Blog article: Migrate, Automate, Optimize: An easier, faster and more efficient way forward

Migrate, Automate, Optimize: An easier, faster and more efficient way forward

Article text

Open data has taken significant strides forward thanks to the efforts of City staff and agencies. Now, we want to improve the open data process for both producers and consumers. We want to reduce the amount of work it takes to prepare data for publication. We also want to reduce the time and effort required to clean and restructure data prior to it being ready for use.

First steps

We evaluated each dataset on toronto.ca/open to better understand where improvements can be made. Here’s a snapshot of where we are today:
  • Total datasets today on Toronto.ca – 292
  • Total unique dataset files – 1329
  • Total unique file formats – 21
  • Total % machine-readable – 40%
  • Total % in open format – 27%
  • Total % published last year – 38%
  • Total datasets: the total number of unique datasets hosted on toronto.ca/open

Glossary

Total datasets: a collection of files that together share the same meta data and are produced by the same source. Total unique dataset files: each dataset can comprise of multiple files. This metric refers to the total individual files a user can download on the portal. Total unique file formats: Datasets are provided in a range of file formats. The same data can be presented as a .CSV, an .XLS, or a geospatial format like geojson. Machine readability: In order for data to be truly ‘open’, it must be readily consumable digitally. This means that the files can be automatically read and processed by a computer. Open format: Data can be available in two types of formats: open and non-open (or proprietary). Proprietary formats are usually difficult to open without paid solutions like Microsoft Word.

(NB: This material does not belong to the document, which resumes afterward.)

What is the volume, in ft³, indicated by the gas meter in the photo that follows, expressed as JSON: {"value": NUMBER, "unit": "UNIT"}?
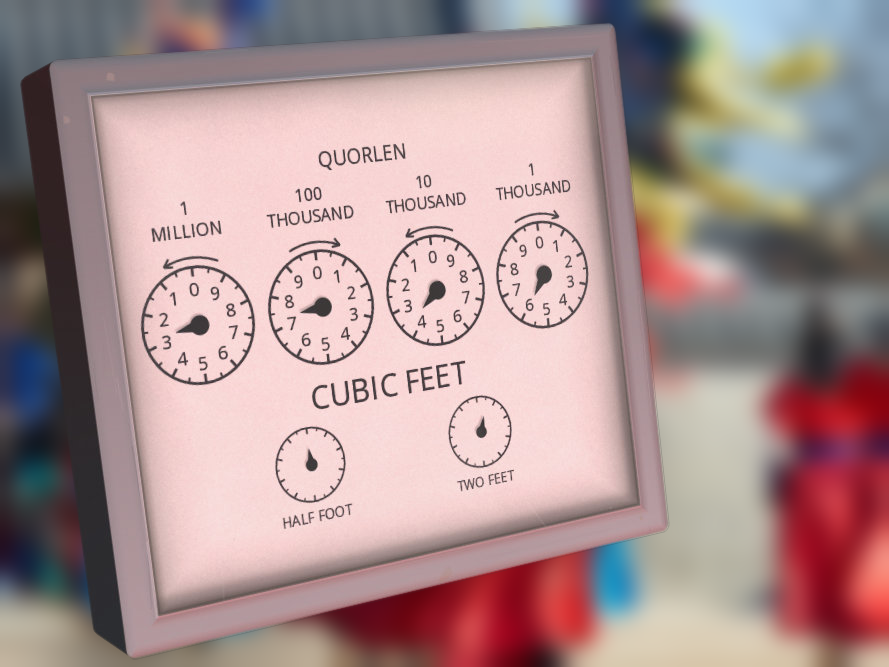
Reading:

Open formats are editable and don’t need any specialty software for access.

What else did we learn?

Our assessment considered the overall design and function of the open data catalogue. Users explained to us that they struggled to find datasets with the existing search. They were also unsure of how to use some of the available file formats. This led us to ask ourselves: how can we make the process of finding and using data more intuitive? How can we publish readily machine-readable datasets without significant manual effort? Most importantly, how can we make it easier for technical and non-technical users to explore the true potential of open data? These questions were the key drivers for the migration, optimization and automation processes. The criteria we compiled will help guide staff on the steps required for a successful transition to the new portal. These efforts will result in higher quality, easier to use, instantly accessible open data.